Machine Learning Video compression

Artificial Intelligence (AI) and Machine Learning (ML) is the mantra of the current era of cognitive technologies. ML processes data (including video) makes predictions and helps make decisions based on artificial neural network (ANN).

ML & ANN are going to face recognition, analytics in video surveillance, video compression etc. All these applications deal with processing of the images consisting of large amount of pixels. Availability of such huge data-sets/training examples allows ML-based technologies to be particularly effective and gain very good results.

Video occupies about 75% of the data transmitted on IP-networks and that percentage has been steadily growing and is projected to continue to grow further. Introduction of ultra-high definition (UHD), high dynamic range (HDR), wide color gamut (WCG), high frame rate (HFR) and future immersive video services have dramatically increased the challenge. Therefore, the need for highly efficient video compression technologies are pressing and urgent issue. As an answer to this challenging request the video coding performance improves around 50% every 10 years under the cost of increased computational complexity and memory.

Video coding according to ITU-T H.26x uses an idea of lowing spatial and temporal redundancy based on C.Shannon’s rate-distortion function in their cores. Despite the ubiquitous use of such traditional video coding techniques they obviously lead to fundamental limit of video compression that places a bound on the resulting video quality.

Improved video compression is important for delivering digital video stream more quickly and with higher quality, while using less bandwidth and storage.
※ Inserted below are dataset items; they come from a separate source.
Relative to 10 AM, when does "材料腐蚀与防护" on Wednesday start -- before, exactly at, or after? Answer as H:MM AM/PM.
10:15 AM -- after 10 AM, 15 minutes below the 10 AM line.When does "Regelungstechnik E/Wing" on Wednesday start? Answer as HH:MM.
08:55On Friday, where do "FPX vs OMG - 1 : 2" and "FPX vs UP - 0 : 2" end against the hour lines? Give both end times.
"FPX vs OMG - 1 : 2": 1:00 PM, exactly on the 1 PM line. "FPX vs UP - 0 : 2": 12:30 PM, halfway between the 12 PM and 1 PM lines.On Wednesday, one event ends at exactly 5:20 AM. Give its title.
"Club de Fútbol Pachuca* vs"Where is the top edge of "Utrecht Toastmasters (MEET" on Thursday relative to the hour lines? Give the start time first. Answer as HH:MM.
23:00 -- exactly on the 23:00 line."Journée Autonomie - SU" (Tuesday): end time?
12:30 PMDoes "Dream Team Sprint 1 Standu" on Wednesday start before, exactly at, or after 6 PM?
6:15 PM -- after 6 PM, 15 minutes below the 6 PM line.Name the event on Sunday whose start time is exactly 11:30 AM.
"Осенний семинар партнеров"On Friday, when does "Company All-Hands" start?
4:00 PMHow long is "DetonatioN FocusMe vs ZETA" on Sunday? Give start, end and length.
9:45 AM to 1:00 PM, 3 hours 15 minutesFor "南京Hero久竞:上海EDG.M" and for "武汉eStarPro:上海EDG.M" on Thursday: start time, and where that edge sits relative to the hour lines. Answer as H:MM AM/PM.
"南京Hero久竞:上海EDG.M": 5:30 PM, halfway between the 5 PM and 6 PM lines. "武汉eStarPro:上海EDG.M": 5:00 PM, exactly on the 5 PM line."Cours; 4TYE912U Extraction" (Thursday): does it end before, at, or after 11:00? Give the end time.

Everything from 4K movie streaming to smartphone video chat to laptop screen sharing can be enhanced by making the video stream smaller through better compression. It’s possible to deliver the required video quality and fit in growing video traffic to existing channel bandwidth by shifting the video compression paradigm by introduction of a concept of “application-defined redundancy based on information value” (e.g. excess scene detail, foreground and background interrelation, grayscale, color palette, etc). Compensation of less valued information is achieved by a neural network that is used at decoding.

Video classification based on information value allows a decision maker to extract the required data and exclude information noise. SPIRIT is using the new paradigm and proprietary patented ML-based technology to gain 500 times video compression unattainable for traditional coding.

SPIRIT ML-based video compression allows watchers to enjoy better quality at low bit rate or see 30% to 50% less buffering at the same quality compared with VP9 or H.265 content. In case video stream appeared patchy and distorted on a 100 kbps stream, with SPIRIT ML-based video compression its quality improves dramatically.

ML-based video compression algorithm by SPIRIT can save storage and free up capacity on carriers’ networks.